Vigile, who lives in Philadelphia, was diagnosed with HCM at age 15. Despite excellent care of specialists, including doctors at Tufts, his condition deteriorated over several years.The former football player could no longer play sports. He eventually got a defibrillator in case his heart went down.

His music career, meanwhile, took off. But during one set he got ill and vomited. Later, during another show, his defibrillator activated.

Unable to walk or drive

Because most heart transplants last only about 15 years, Vigile had decided he didn't want to go through this twice in his life, and ruled it out.

By the time his mother found Schaff on the Internet, Vigile was unable to walk or drive.

Though Schaff warned there were no guarantees with the surgery, "I had no other options," Vigile said. "I just wanted to be able to walk again."

The result has been amazing.
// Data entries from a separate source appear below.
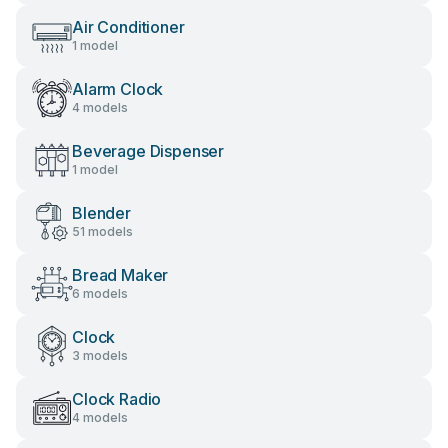
Air Conditioner
1 model
Alarm Clock
4 models
Beverage Dispenser
1 model
Blender
51 models
Bread Maker
6 models
Clock
3 models
Clock Radio
4 models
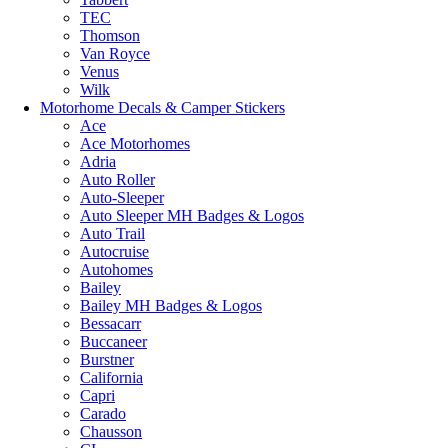
TEC
Thomson
Van Royce
Venus
Wilk
Motorhome Decals & Camper Stickers
Ace
Ace Motorhomes
Adria
Auto Roller
Auto-Sleeper
Auto Sleeper MH Badges & Logos
Auto Trail
Autocruise
Autohomes
Bailey
Bailey MH Badges & Logos
Bessacarr
Buccaneer
Burstner
California
Capri
Carado
Chausson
Within a few months of the surgery, Vigile and his band played at the Trocadero in Philadelphia. He now goes to the gym six days a week and has put on 30 pounds of muscle.

"Whatever [Schaff] did in there, I'm better now than at any point of my life."

Vigile's dramatic story is particularly important now, when there is a distrust of science and some are looking for ways to cut medical research. Earlier this month, one Texas congressman even wrote a draft of a bill that would mandate congressional approval for all federally funded scientific research.

'Huge advocate of science'

Schaff said that "you don't even know what's going on inside NIH labs now" that will save lives years from now. "This [apical myectomy] is exactly the kind of thing that would be financed by the NIH."

Vigile is so thankful for Schaff's skills that he plans to donate proceeds from an upcoming recording to help other kids with the condition.

"I'm a huge advocate of science," said Vigile. "What I went through was so crazy. You see kids die from this every day. I was very lucky."